→ **OBJETIVO DEL EJERCICIO**:
Continúa el texto sobre los comprimidos vitamínicos a partir de su última oración.

→ **TEXTO PROPORCIONADO**:
___
Hoy terminé de tomar los treinta comprimidos vitamínicos que me recetó el médico, a razón de uno por día. El frasquito naranja, su tapa con una torre Eiffel sobre una bandera ¿holandesa?, ¿luxemburguesa? (con los colores de Francia dispuestos equivocadamente), el algodón que los cubre, esa esperanzadora repetición nocturna solo sobrevivirán en este post.
El incesante vaciamiento, cada día una pastilla naranja menos, marca, impiadoso, el paso del tiempo. Fue ayer, hace un mes y medio, cuando me tomé el bondi en un largo viaje, como ayer, hace nueve años, la otra vez que mi cuerpo y mi cabeza no soportaron y me desarmaron la vida. De nuevo, como entonces, recurriendo a limosnas médicas, a favores y buenas voluntades carentes de empatía.
Lo venía palpitando. La necesidad de suspender el tiempo hasta que algo parezca mejorar hizo que dejara de tomarlas cuando quedaban una o dos; pero fue previsiblemente inútil. Empecinados en pantomimas y simulaciones, nos parece que el tiempo no pasa, pero en realidad no para.
___
[Inventarios de objetos en escenas aéreas]

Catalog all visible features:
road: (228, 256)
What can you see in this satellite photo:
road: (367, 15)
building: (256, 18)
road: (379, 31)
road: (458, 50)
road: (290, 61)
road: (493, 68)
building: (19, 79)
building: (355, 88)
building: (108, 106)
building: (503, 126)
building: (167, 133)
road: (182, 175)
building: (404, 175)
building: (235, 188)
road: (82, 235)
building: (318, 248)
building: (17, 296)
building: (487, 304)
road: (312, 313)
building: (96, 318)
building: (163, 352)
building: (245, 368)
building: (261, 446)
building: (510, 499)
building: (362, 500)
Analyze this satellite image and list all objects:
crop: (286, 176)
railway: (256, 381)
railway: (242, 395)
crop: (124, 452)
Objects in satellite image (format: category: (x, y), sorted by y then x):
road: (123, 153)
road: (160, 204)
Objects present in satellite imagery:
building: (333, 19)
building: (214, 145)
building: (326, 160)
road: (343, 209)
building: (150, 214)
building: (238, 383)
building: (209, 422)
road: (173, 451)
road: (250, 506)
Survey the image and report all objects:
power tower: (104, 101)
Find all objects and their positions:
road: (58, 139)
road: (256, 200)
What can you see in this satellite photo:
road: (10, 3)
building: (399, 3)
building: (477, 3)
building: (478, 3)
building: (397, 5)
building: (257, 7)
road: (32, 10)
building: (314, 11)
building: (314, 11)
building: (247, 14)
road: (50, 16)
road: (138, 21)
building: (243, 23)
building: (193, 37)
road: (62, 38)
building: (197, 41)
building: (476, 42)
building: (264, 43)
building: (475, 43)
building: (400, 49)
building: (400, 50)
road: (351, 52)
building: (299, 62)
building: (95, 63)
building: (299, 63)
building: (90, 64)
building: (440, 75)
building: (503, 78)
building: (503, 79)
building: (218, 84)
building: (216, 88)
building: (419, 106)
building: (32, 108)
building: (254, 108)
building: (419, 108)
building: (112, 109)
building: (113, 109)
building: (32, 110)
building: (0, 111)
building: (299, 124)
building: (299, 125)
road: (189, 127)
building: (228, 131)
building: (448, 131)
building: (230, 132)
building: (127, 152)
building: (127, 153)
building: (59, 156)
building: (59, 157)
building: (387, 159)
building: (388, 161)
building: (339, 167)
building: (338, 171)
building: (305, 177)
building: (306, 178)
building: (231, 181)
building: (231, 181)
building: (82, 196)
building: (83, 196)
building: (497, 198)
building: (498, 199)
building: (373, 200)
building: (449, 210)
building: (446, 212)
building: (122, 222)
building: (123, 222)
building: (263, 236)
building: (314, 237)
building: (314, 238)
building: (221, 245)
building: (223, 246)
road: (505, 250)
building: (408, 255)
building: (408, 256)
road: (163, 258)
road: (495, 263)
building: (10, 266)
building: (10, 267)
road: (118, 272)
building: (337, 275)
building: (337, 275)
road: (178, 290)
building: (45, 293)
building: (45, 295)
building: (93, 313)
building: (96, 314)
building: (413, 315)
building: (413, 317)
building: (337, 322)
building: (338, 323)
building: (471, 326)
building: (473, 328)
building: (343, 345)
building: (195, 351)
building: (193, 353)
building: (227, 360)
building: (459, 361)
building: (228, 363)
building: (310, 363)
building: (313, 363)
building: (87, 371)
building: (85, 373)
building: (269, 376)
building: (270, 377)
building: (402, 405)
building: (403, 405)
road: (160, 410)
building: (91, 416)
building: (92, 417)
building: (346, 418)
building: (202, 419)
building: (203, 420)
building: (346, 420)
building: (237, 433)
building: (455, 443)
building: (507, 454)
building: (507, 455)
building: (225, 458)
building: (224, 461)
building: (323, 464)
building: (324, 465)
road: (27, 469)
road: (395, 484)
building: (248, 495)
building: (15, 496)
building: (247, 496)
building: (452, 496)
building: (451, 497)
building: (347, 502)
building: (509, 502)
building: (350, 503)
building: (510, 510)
___
→ **RESULTADO DEL EJERCICIO**:
No para, y me deja atrás, en el mismo lugar. Sólo que mucho más angustiado. Y sigo hecho mierda, sin recuperar mi peso ni mi energía, mal descansado, agotado por estos vecinos de mierda, cánceres caminantes, que avasallan y golpean con cada partícula de aire que desplazan.
(Si no digo vencido es porque no me van a vencer).
Fue ayer, hace cuatro meses, cuando quise contarlo, y sólo tuve hasta ahí. Y me angustié tanto que lloré. Igual, las lágrimas son un fetiche: la angustia corrosiva, con o sin llanto, me está socavando.
Ahora lo publico porque junté algunas palabras. Es lo único que cambió.